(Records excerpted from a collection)
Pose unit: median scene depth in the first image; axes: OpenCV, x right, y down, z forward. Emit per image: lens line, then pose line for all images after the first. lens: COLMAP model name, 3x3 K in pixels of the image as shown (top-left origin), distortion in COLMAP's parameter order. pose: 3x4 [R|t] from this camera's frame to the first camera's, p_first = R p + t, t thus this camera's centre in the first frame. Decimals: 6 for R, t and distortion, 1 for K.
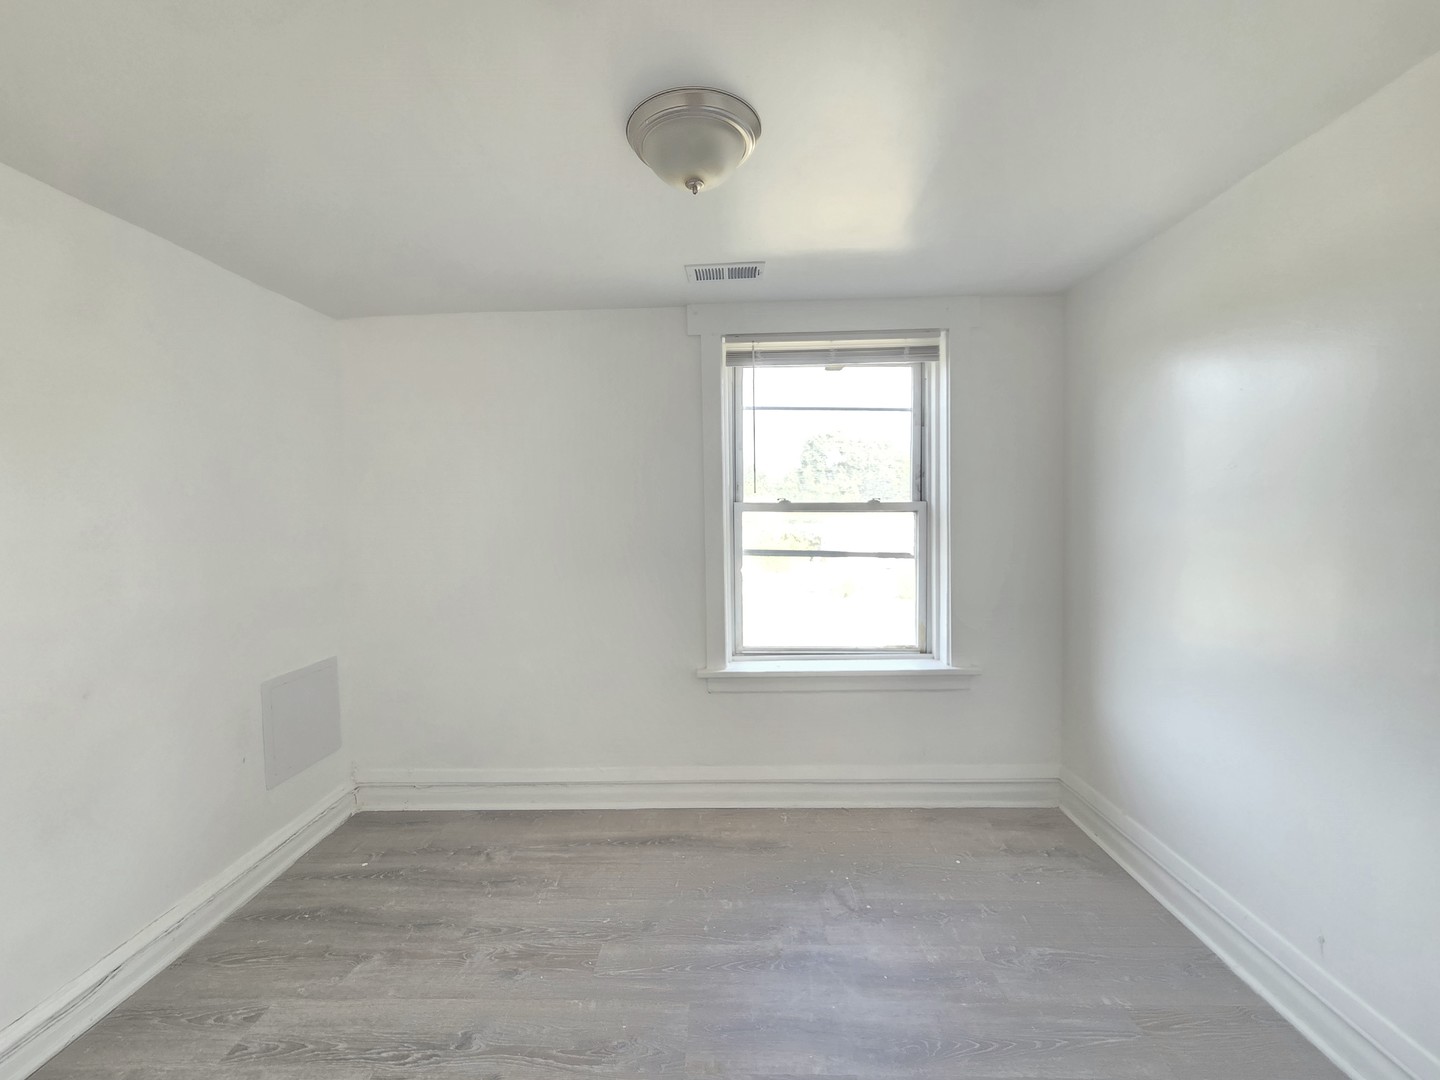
lens RADIAL K [[590.3, 0, 715.0], [0, 590.3, 532.7], [0, 0, 1]] dist [-0.000564, 0.000173]
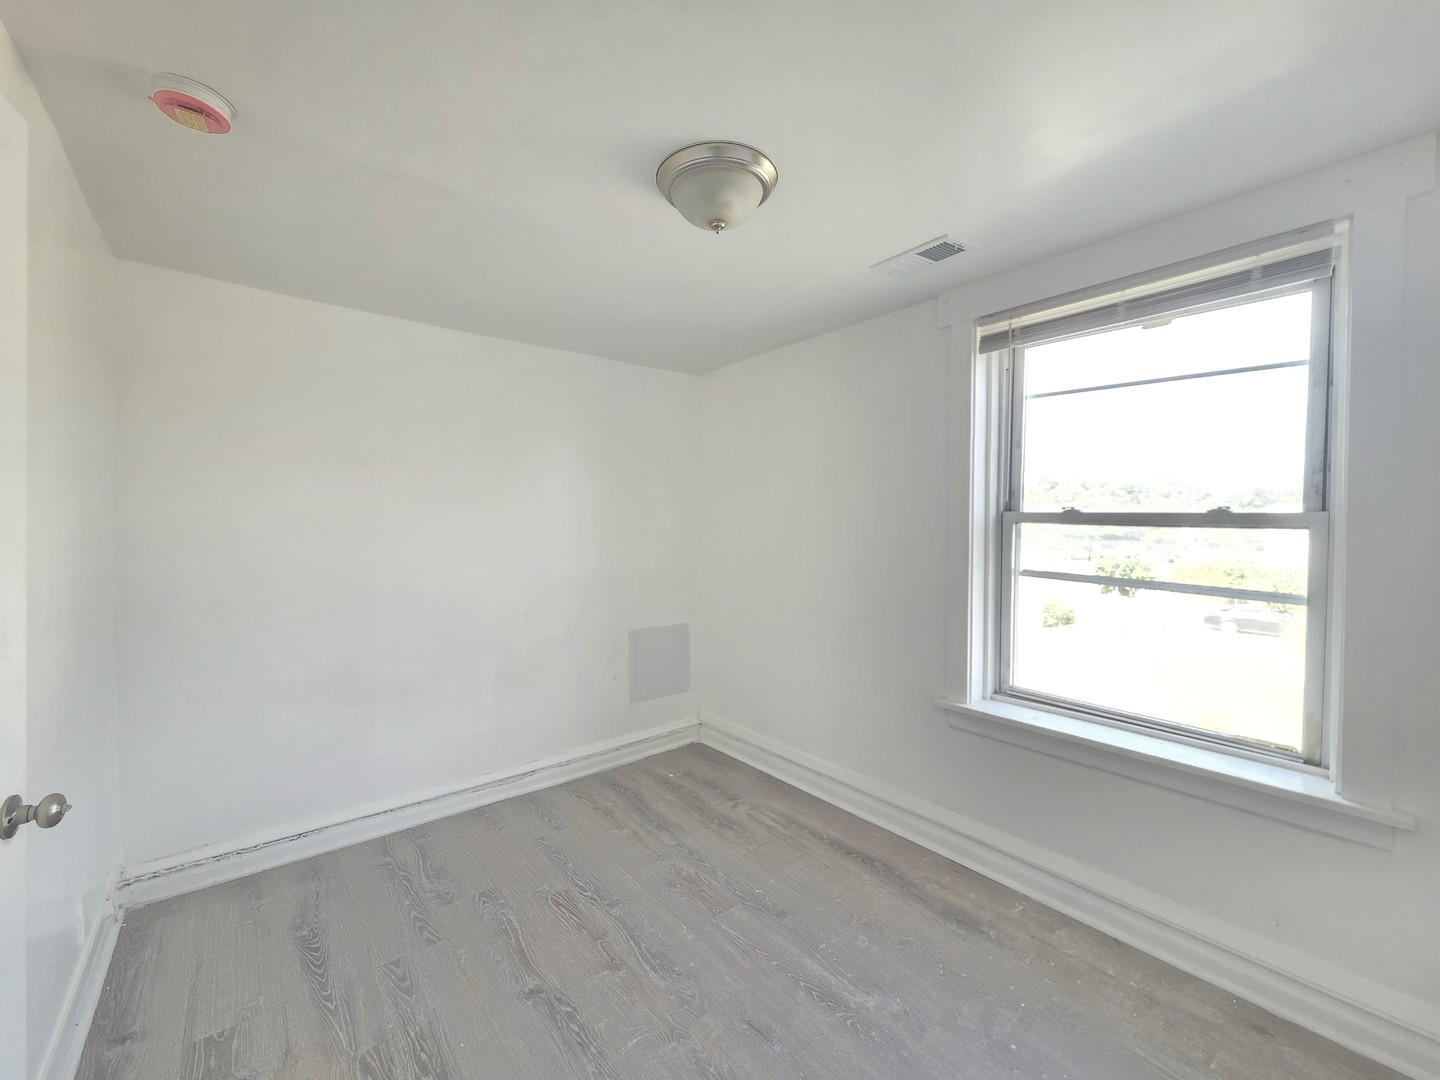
lens RADIAL K [[590.3, 0, 715.0], [0, 590.3, 532.7], [0, 0, 1]] dist [-0.000564, 0.000173]
pose [[0.649352, 0.032204, -0.759806, 0.459019], [-0.039919, 0.999169, 0.008233, -0.013775], [0.759439, 0.024985, 0.650098, 0.162241]]
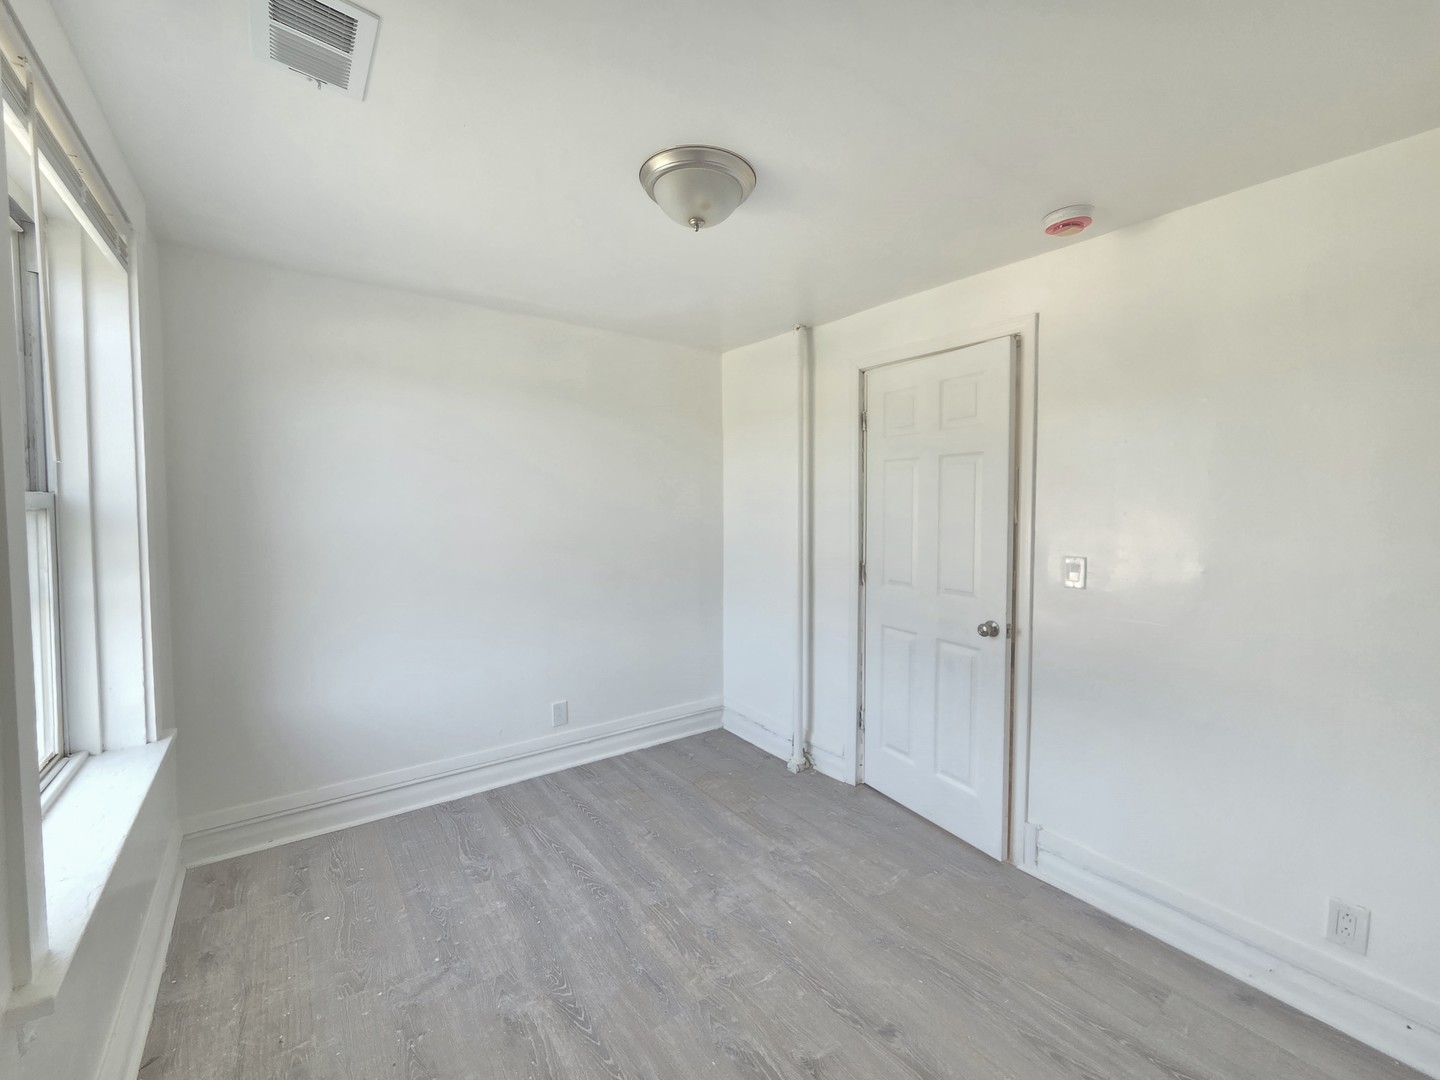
lens RADIAL K [[577.3, 0, 720.0], [0, 577.3, 540.0], [0, 0, 1]] dist [-0.000516, -0.000005]
pose [[-0.623202, -0.034522, 0.781299, -0.529104], [0.029681, 0.997262, 0.067739, -0.027939], [-0.781498, 0.065404, -0.620470, 0.943940]]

• _Exercise_: Could you extract every line of the records above word for word, omitting the pictures?

• _Written response_:
Pose unit: median scene depth in the first image; axes: OpenCV, x right, y down, z forward. Emit per image: lens line, then pose line for all images after the first. lens: COLMAP model name, 3x3 K in pixels of the image as shown (top-left origin), distortion in COLMAP's parameter order. pose: 3x4 [R|t] from this camera's frame to the first camera's, p_first = R p + t, t thus this camera's centre in the first frame. Decimals: 6 for R, t and distortion, 1 for K.
lens RADIAL K [[590.3, 0, 715.0], [0, 590.3, 532.7], [0, 0, 1]] dist [-0.000564, 0.000173]
lens RADIAL K [[590.3, 0, 715.0], [0, 590.3, 532.7], [0, 0, 1]] dist [-0.000564, 0.000173]
pose [[0.649352, 0.032204, -0.759806, 0.459019], [-0.039919, 0.999169, 0.008233, -0.013775], [0.759439, 0.024985, 0.650098, 0.162241]]
lens RADIAL K [[577.3, 0, 720.0], [0, 577.3, 540.0], [0, 0, 1]] dist [-0.000516, -0.000005]
pose [[-0.623202, -0.034522, 0.781299, -0.529104], [0.029681, 0.997262, 0.067739, -0.027939], [-0.781498, 0.065404, -0.620470, 0.943940]]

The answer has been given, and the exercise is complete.